Planning for Survival: Protecting Public Health at Mass Gatherings in a Changing Climate

The WHO report warns that climate change is making mass gatherings increasingly dangerous, with extreme heat, air pollution and solar UV radiation posing serious health risks to crowds, workers and visitors, especially those from cooler climates. It calls for proactive planning, better communication and integrated health systems so major events are designed around environmental safety, not just logistics.


CoE-EDP, VisionRICoE-EDP, VisionRI | Updated: 28-12-2025 09:30 IST | Created: 28-12-2025 09:30 IST
Planning for Survival: Protecting Public Health at Mass Gatherings in a Changing Climate
Representative Image.

Produced by the World Health Organization with contributions from the World Meteorological Organization, the International Labour Organization, the International Olympic Committee, UN agencies, national public health institutes and universities across Europe, Asia, Australia and the Americas, the 2025 report examines how climate change is transforming the health risks of mass gatherings. With 2024 confirmed as the hottest year on record, the document argues that events such as sports tournaments, religious pilgrimages, music festivals and political rallies now take place in an era of routine environmental stress. These gatherings concentrate large numbers of people, often outdoors, often during hot seasons, and often far from familiar health systems, making them especially vulnerable to extreme heat, air pollution and solar ultraviolet radiation.

Heat: the most urgent and visible danger

Extreme heat is identified as the most immediate threat at mass gatherings. High temperatures can cause illness and death within hours or days, leaving little time to react once a crisis begins. Risk is shaped by age, chronic illness, medication use, disability and social isolation, but mass gatherings create new vulnerable groups. Visitors from cooler climates, pilgrims, volunteers and temporary workers may experience heat stress at lower temperatures than local residents. Long queues, crowd density, lack of shade, limited water access and physical exertion increase danger even for otherwise healthy people. The report stresses that standard heat–health warning systems are not enough for planned events. Instead, heat risk must be managed proactively through event design, including shaded spaces, cooling areas, water stations, adjusted schedules and clear, multilingual communication.

Air pollution: an invisible but deadly companion

Air pollution is described as both a chronic global killer and an acute event-level risk. Polluted air worsens heart and lung disease and can trigger sudden spikes in hospital admissions, especially during hot weather when ozone and fine particles increase. Mass gatherings can intensify pollution through traffic surges, construction, generators and fireworks, while encouraging heavy physical activity that increases breathing rates. Although WHO air quality guidelines exist, the report notes that air quality information is often confusing or poorly communicated to the public. Air Quality Indices may not clearly explain health risks. Authorities are encouraged to plan events in cleaner locations or seasons where possible, integrate air quality monitoring with heat alerts, and provide simple, actionable advice, especially for children, older adults and people with chronic illness, while being mindful of equity and the limits of personal protective measures.
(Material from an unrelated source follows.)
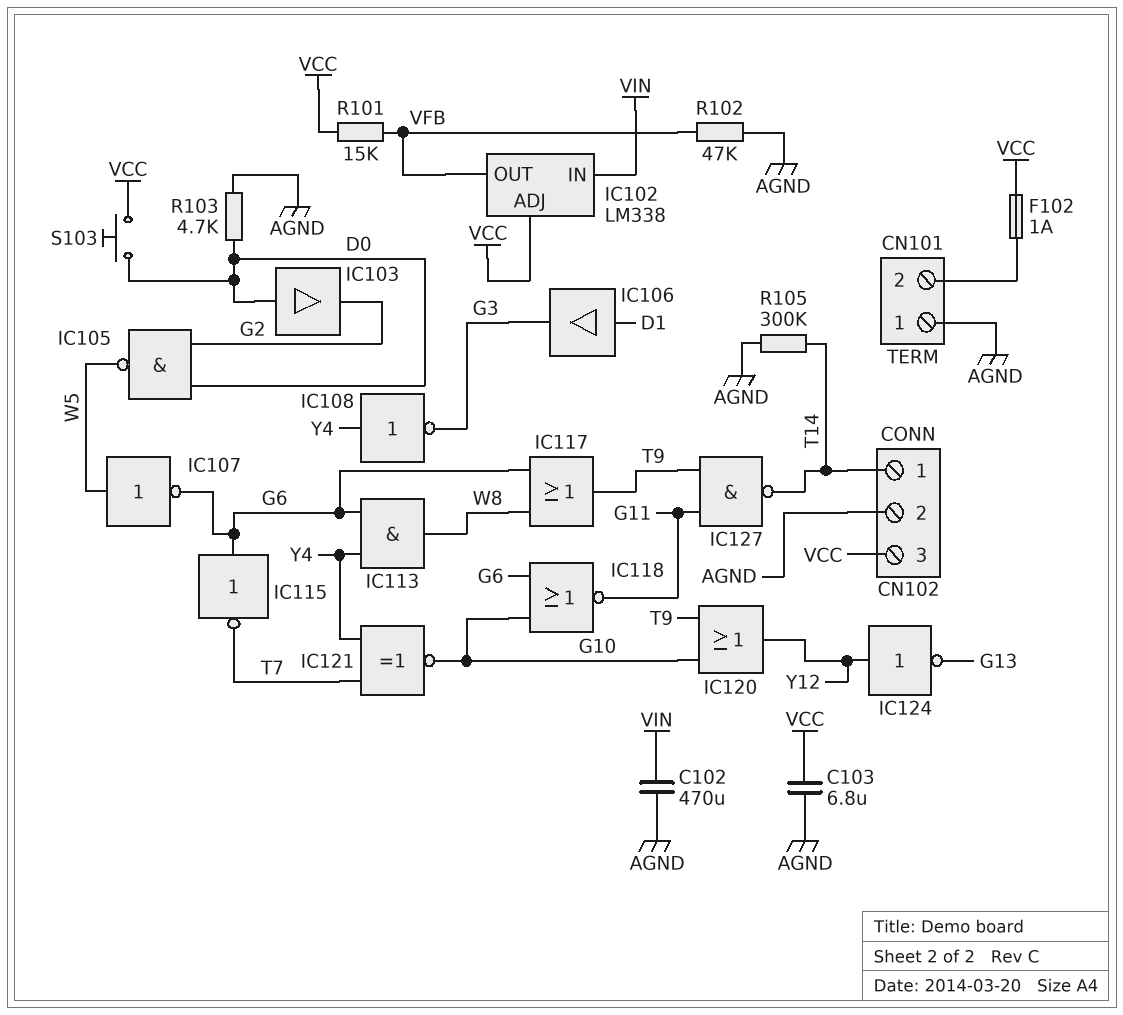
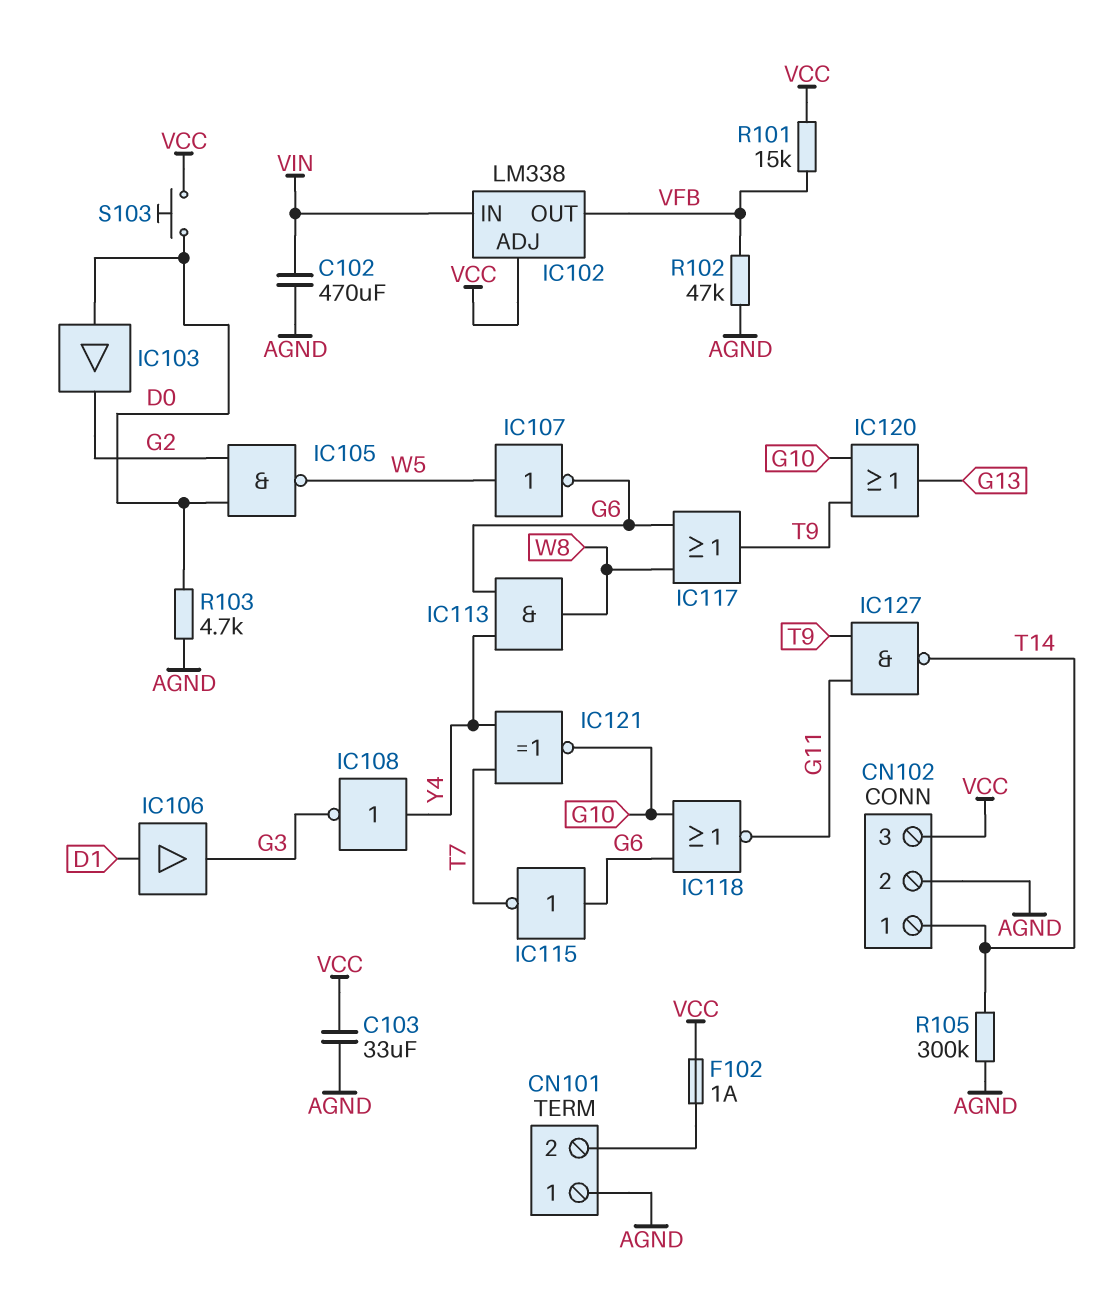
C103: 6.8uF (AGND, VCC) -> 33uF (AGND, VCC)
IC120: OR (in G10, in T9, out Y12) -> OR (in G10, in T9, out G13)
IC124: NOT (in Y12, out G13) -> none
Solar UV radiation: a neglected outdoor risk

Solar ultraviolet radiation receives less attention than heat or pollution but remains a serious health hazard at outdoor events. UV exposure can cause sunburn, eye damage, skin ageing and cancer, with risks rising near the equator, at high altitude and around reflective surfaces such as water or sand. Visitors from low-UV countries are particularly vulnerable. The report finds that many mass gatherings lack adequate shade, visible UV risk information or access to sunscreen and protective clothing. It highlights the Global Solar UV Index as a useful but underused tool and calls for sun protection to be built into event planning through shaded areas, schedule adjustments, clear signage and free or affordable protective items.

Planning, communication and the road ahead

Beyond individual hazards, the report emphasizes that environmental health risks at mass gatherings are governance challenges. Effective protection requires coordination between health authorities, meteorological services, emergency responders, event organizers, transport agencies and media. Communication must be simple, multilingual and delivered through event-specific channels such as tickets, mobile apps, venue screens, signage and trained staff, rather than relying only on traditional media. Surveillance systems must also adapt to track health problems among visitors and temporary workers who are not part of local registries. The report concludes by highlighting major research gaps, including low-cost cooling solutions, better crowd heat management, improved risk communication tools and stronger evidence on air pollution interventions. Overall, it argues that mass gatherings should now be planned as climate-sensitive public health systems, not just logistical events, in a warming and more polluted world.